David French reads the same James Rubin passage I criticized earlier, but predictably reaches a very different conclusion: I suspect he’s correct in his conclusion, but his comparison to World War I helps demonstrate how unjustified and shameful our lost resolve is. We act weak in the aftermath of the Iraq War not because we’ve […]

David French reads the same James Rubin passage I criticized earlier, but predictably reaches a very different conclusion:

I suspect he’s correct in his conclusion, but his comparison to World War I helps demonstrate how unjustified and shameful our lost resolve is. We act weak in the aftermath of the Iraq War not because we’ve been defeated or rendered weak by vast casualties — like those of the Western Front in World War I — but because we choose to be weak.

I’m trying to come up with a word to describe this reaction other than crazy, but I’m having a hard time finding a better one. If Americans are less inclined to have the U.S. fight in more unnecessary wars after an unnecessary war that lasted almost nine years, that isn’t weakness. It’s sanity. A nation that can’t distinguish between avoidable wars of choice and wars to defend its legitimate interests is not in any sense a strong one, but one that is destined to exhaust itself through endless conflict.
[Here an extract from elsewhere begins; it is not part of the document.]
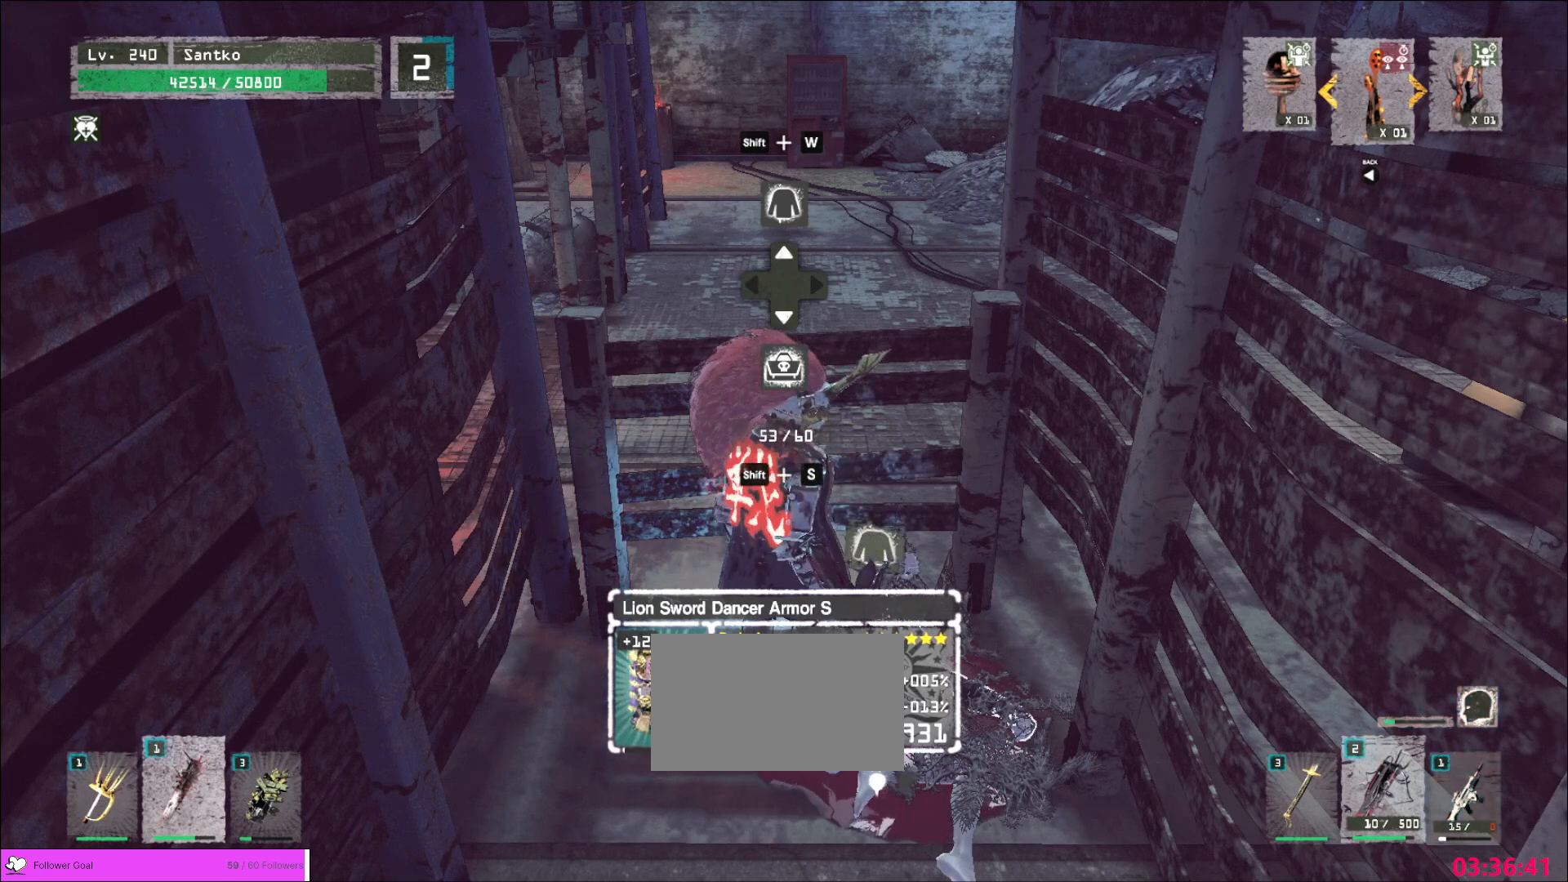
{"keys": ["s"], "mouse": ["mb5"], "events": []}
Of course, Rubin’s WWI comparison is ridiculous, but French’s obsession with “resolve” is worse. When French refers to resolve here, he’s talking about support for military action in conflicts where no U.S. interests are at stake. If Americans have lost the “resolve” to start unnecessary wars or involve the U.S. in other countries’ ongoing internal conflicts, that suggests that the Iraq war may have had some salutary effect on the way that Americans think about using force overseas. Invoking “resolve” or willpower as a virtue and as the solution to virtually every policy problem has become so common among dead-ender Iraq war supporters that it has long since passed the point of self-parody, but it’s worth remembering that it is exactly this sort of mindless posturing about “resolve” and “strength” that helped warp the pre-war debate in 2002-03. It was nonsense then, and it still is today.